§ **THE DATA**:
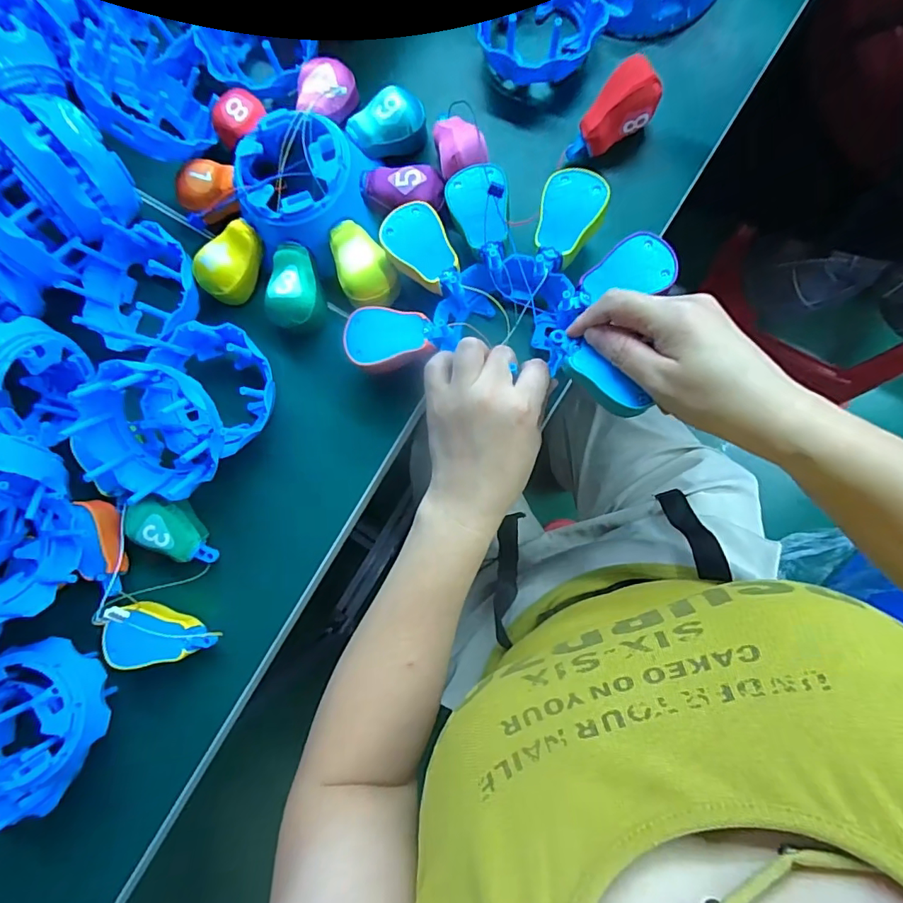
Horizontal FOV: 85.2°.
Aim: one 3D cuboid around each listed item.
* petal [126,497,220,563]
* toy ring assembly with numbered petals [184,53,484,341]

§ **WORK REQUEST**:
Pictures aside, the material must be written out word for word.

§ **TASK RESPONSE**:
Horizontal FOV: 85.2°.
Aim: one 3D cuboid around each listed item.
* petal [126,497,220,563]
* toy ring assembly with numbered petals [184,53,484,341]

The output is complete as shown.